Musyawarah ini dihadiri oleh seluruh elemen penting Kalurahan Pleret, mulai dari Lurah beserta jajaran Pamong Kalurahan, segenap anggota Bamuskal, Lembaga Kemasyarakatan Kalurahan (LKK), pengurus PKK Kalurahan Pleret, hingga para Ketua RT dari seluruh padukuhan yang ada di wilayah Pleret. Kehadiran para pemangku kepentingan yang lengkap ini mencerminkan komitmen kuat demi mewujudkan tata kelola pemerintahan yang partisipatif.
Fokus Bahasan: Rencana Kerja Jangka Menengah (2027–2029)
Fokus utama Muskal kali ini adalah membahas Rencana Kerja Kalurahan Pleret untuk periode tahun 2027 hingga 2029. Mengingat dinamisnya perkembangan zaman dan kebutuhan masyarakat, perencanaan tiga tahunan ini dinilai sangat strategis untuk mengunci program-program prioritas.
Tujuan Utama Kegiatan :
Melakukan penjaringan usulan secara langsung, transparan, dan inklusif dari seluruh perwakilan tamu undangan yang hadir. Dengan melibatkan RT, PKK, dan LKK, diharapkan draf rencana kerja yang tersusun nantinya benar-benar lahir dari rahim kebutuhan riil masyarakat (bottom-up).
Berjalan Demokratis Demi Pleret yang Lebih Optimal
Suasana musyawarah berlangsung hangat namun tetap tertib dan demokratis.
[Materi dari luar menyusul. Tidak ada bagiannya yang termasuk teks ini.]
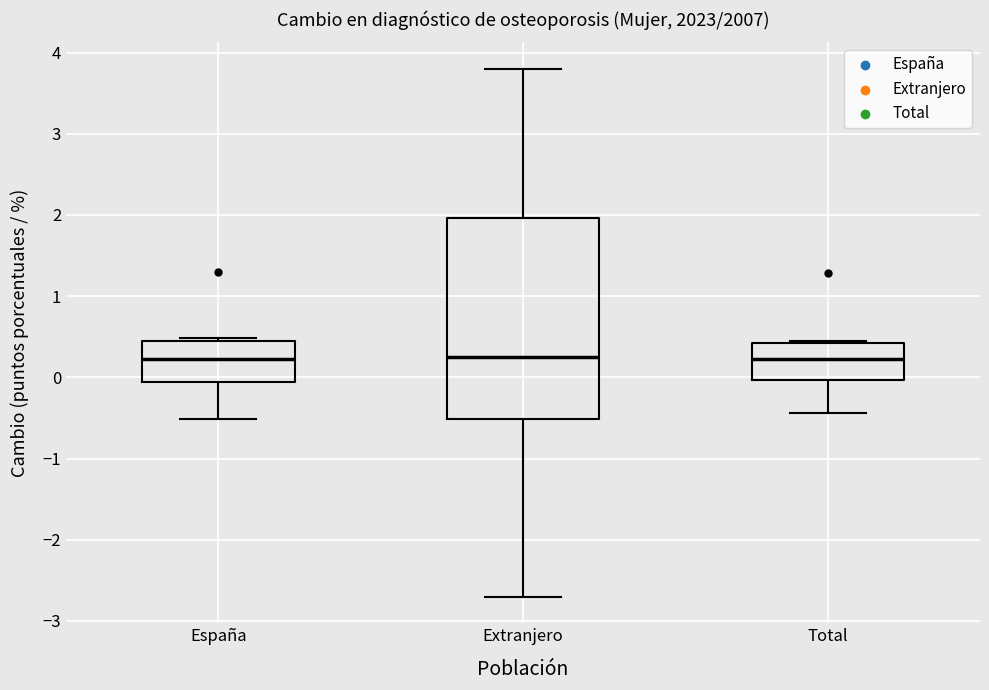

Reading left to right, read every box against the y-axis: the position of its median line, the range the box covers, and the ends of its whiskers. The values are not printed on the chart, so give them approximately, as read against the axis.

España: median 0.2, box -0.1 to 0.4, whiskers -0.5 to 0.5
Extranjero: median 0.2, box -0.5 to 2.0, whiskers -2.7 to 3.8
Total: median 0.2, box 0.0 to 0.4, whiskers -0.4 to 0.4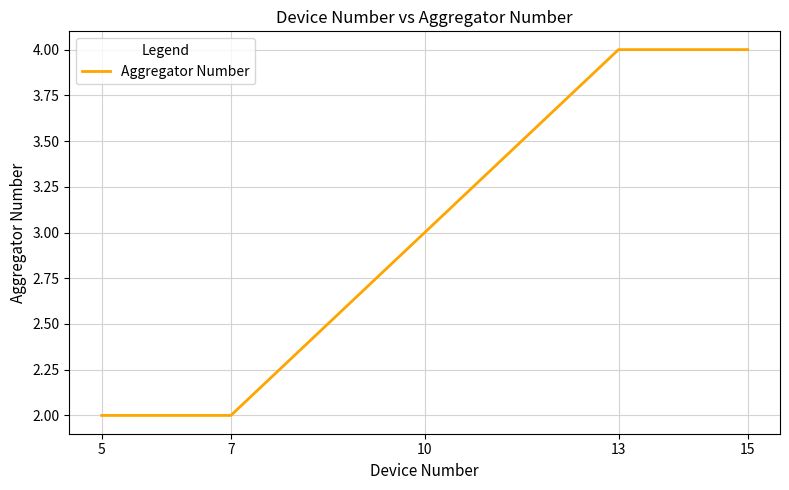

Is it true that the value at 5 is 1?

False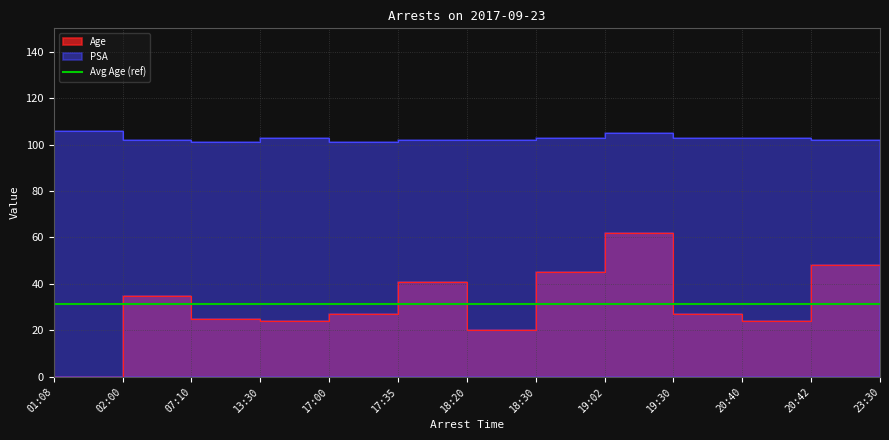

What position from the right is 17:00?

9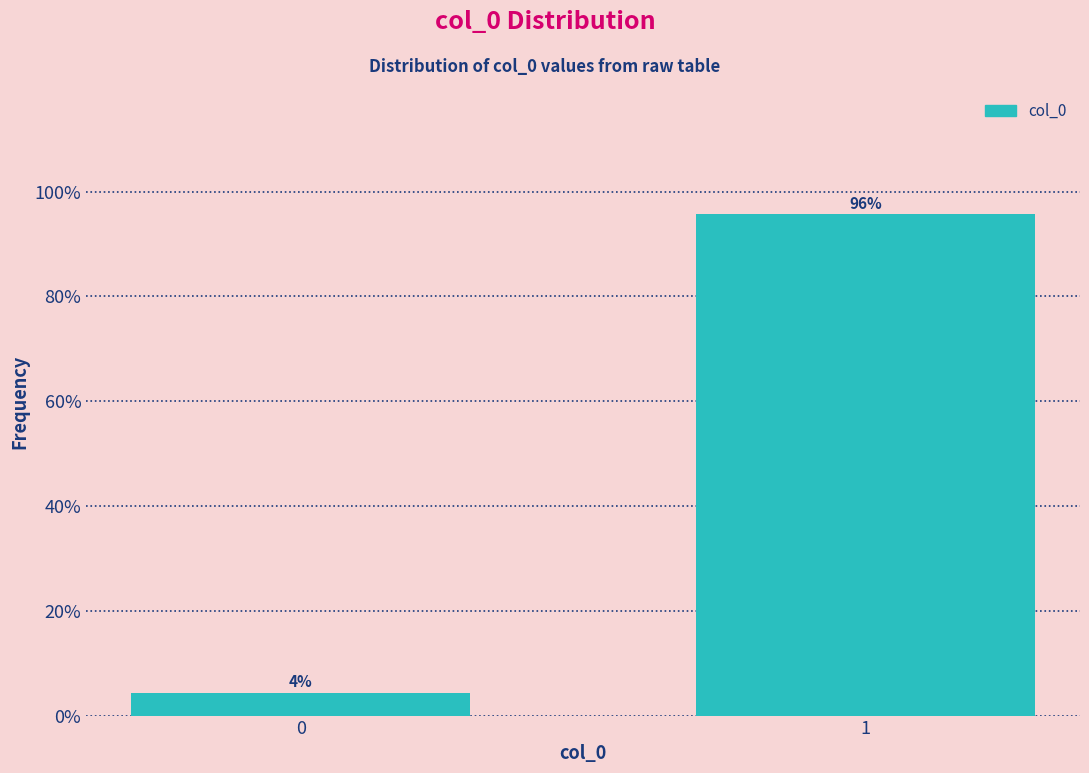

What is the value of the 2nd bar from the left?

95.7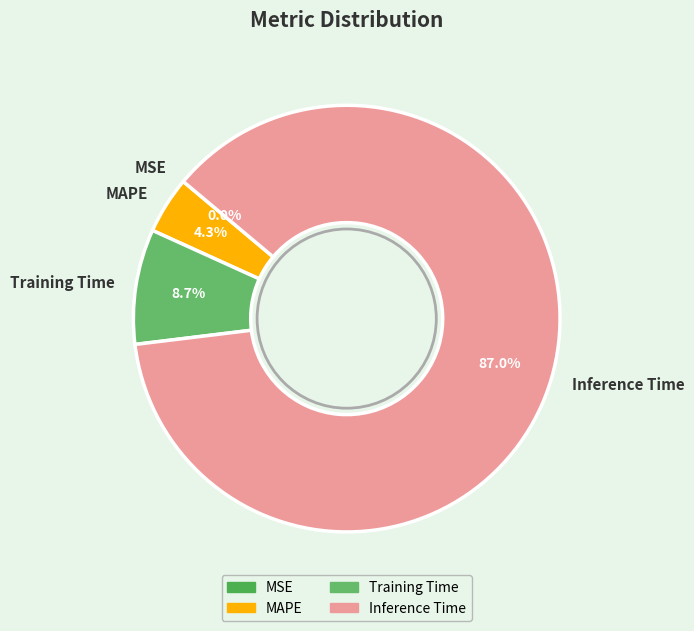

Which category has the biggest portion of the pie?

Inference Time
Para Ketua RT aktif menyuarakan aspirasi wilayahnya, mulai dari kebutuhan infrastruktur fisik, penguatan ekonomi warga, hingga program pemberdayaan perempuan yang dipertajam oleh pengurus PKK.
Melalui penjaringan usulan ini, Bamuskal dan Pemerintah Kalurahan Pleret berharap program kerja yang disepakati nantinya dapat berjalan *tepat sasaran, efektif, dan optimal*. Sinergi yang apik di malam hari ini menjadi modal utama untuk membawa Kalurahan Pleret menuju kemajuan yang merata dan berkelanjutan di tahun 2027–2029.